Contrary to intuition, people who suffer from the motor and vocal tics characteristic of Tourette syndrome actually perform behavioral tests of cognitive motor control more accurately and quickly than their typically developing peers do. According to evidence reported online on March 24 in Current Biology, a Cell Press publication, that enhanced control arises from structural and functional changes in the brain that likely come about from the need to constantly suppress tics.
"The motor outputs of children with Tourette syndrome are under greater cognitive control," said Stephen Jackson of The University of Nottingham. "You might view this as their being less likely to respond without thinking, or as being less reflexive."
The researchers say that the findings may help to explain a long-standing puzzle in the field—why some individuals who have profound tics during childhood are relatively tic-free by early adulthood, whereas other individuals continue to have severe tics throughout their life. It also suggests that "brain training" approaches may help individuals gain control of symptoms associated with Tourettes and perhaps other neurological diseases, such as attention deficit hyperactivity disorder (ADHD) or obsessive-compulsive disorder (OCD), without the need for drugs or surgeries that may carry significant adverse effects.
An earlier study had shown that children with Tourette syndrome show enhanced cognitive control over their motor outputs and that the degree of their enhancement is inversely related to tic severity. Those findings offered the first indication that control over motor and vocal tics might be something that could be trained.

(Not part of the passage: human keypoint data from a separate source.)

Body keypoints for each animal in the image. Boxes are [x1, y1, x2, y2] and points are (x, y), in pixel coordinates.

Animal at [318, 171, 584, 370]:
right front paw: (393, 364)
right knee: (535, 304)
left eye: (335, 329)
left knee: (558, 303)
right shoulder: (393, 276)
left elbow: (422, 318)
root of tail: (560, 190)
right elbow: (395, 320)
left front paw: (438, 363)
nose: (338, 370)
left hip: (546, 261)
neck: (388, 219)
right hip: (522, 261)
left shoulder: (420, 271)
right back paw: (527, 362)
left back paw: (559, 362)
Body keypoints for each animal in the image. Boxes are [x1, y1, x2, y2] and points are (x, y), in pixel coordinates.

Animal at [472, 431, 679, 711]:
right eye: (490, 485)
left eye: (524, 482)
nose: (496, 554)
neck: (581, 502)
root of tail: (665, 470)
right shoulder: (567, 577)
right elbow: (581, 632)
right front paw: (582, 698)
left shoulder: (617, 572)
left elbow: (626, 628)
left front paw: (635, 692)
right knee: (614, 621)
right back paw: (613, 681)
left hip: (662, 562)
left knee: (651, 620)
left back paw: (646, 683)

Based on that evidence, Jackson and colleagues wondered whether those enhanced cognitive control abilities might be accompanied by structural and/or functional alterations in the brains of individuals with Tourettes that might be seen by magnetic resonance imaging (MRI).

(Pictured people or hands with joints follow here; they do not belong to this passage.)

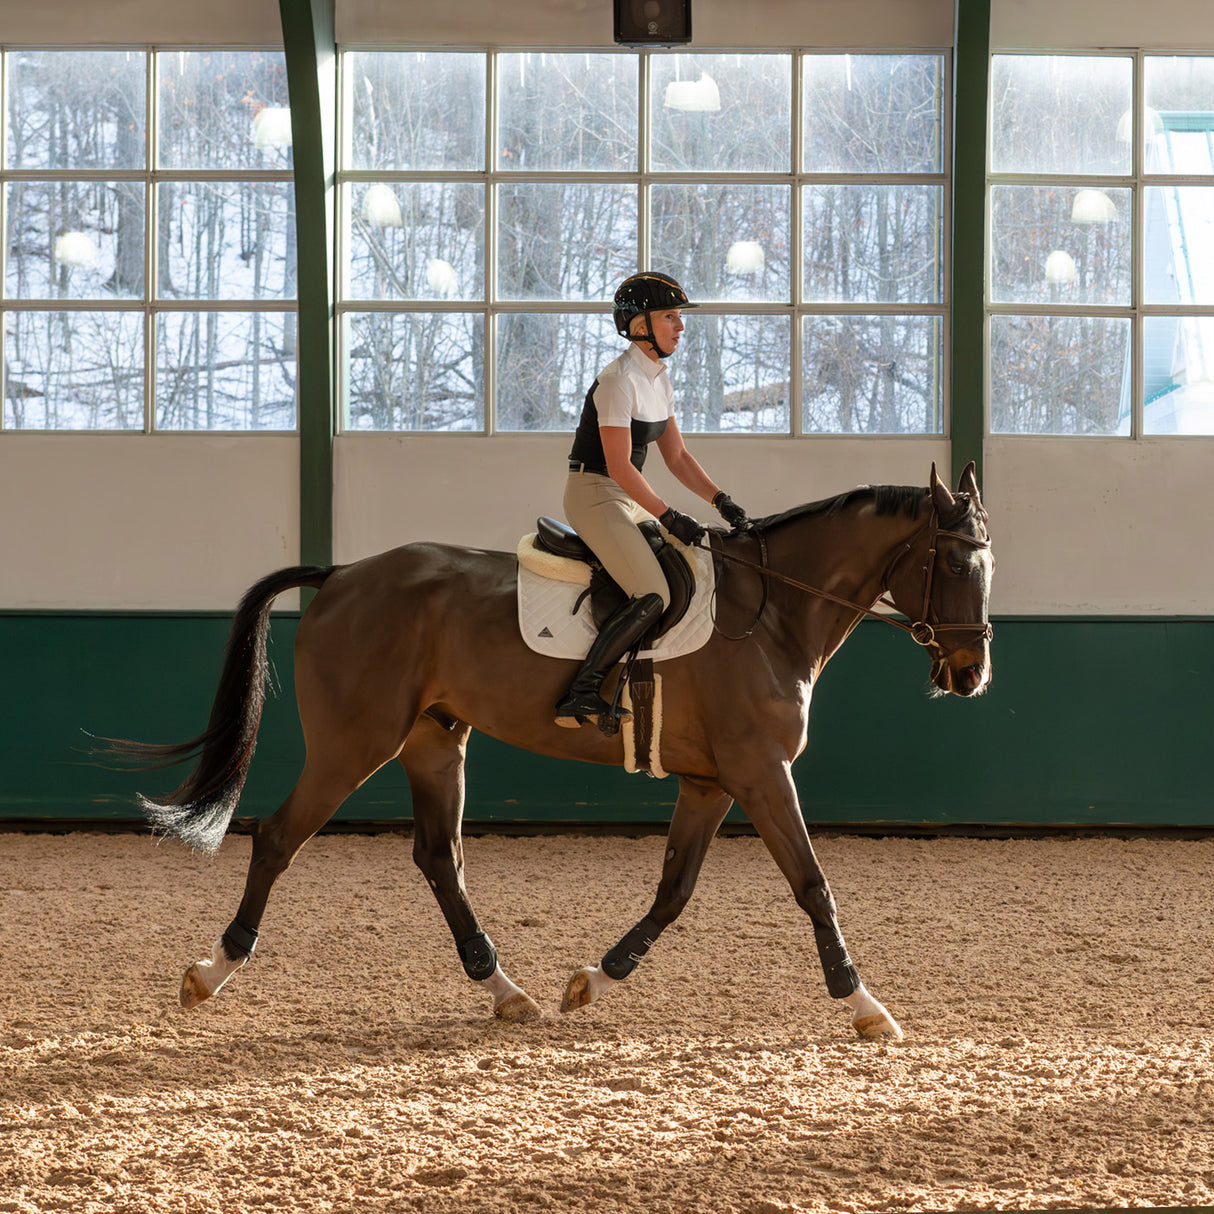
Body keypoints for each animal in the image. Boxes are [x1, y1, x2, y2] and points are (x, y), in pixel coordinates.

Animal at [104, 458, 990, 1039]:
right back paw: (211, 973)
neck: (769, 612)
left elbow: (674, 892)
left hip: (435, 742)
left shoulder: (712, 783)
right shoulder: (761, 772)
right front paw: (864, 1006)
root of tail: (344, 573)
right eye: (952, 560)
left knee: (439, 858)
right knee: (280, 837)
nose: (971, 673)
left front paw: (593, 982)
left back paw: (506, 990)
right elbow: (813, 886)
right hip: (354, 743)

That suspicion has now been confirmed: the Tourettes brain shows alterations in the white-matter connections that allow different brain areas to communicate with one another, Jackson said. Brain scans also revealed changes in activity as indicated by blood flow when people with Tourette syndrome performed an executive function task.
The structural and functional changes observed were also strongly associated with clinical measurements of tic severity and executive function. In particular, the researchers found that changes in the frontal cortex of the Tourettes brain, the region most often linked to executive function, are strongly linked to levels of tic severity and executive task performance. They interpret this as evidence that the frontal cortex of the Tourette syndrome group reorganizes to help control the motor and vocal tics.
"Children growing up with a neurological disorder may develop adaptive changes in the way that their brain is organized that will help them overcome their difficulties and gain control over their symptoms," Jackson said.
There is one potential caveat: it may be that some people are simply born with the propensity to develop a particular profile of brain white-matter connections that allows them to gain control over their tics, whereas others with a different profile may not. To find out, the researchers are now planning a study in which they will follow people with Tourette syndrome and related neurodevelopmental disorders over time as their brains develop.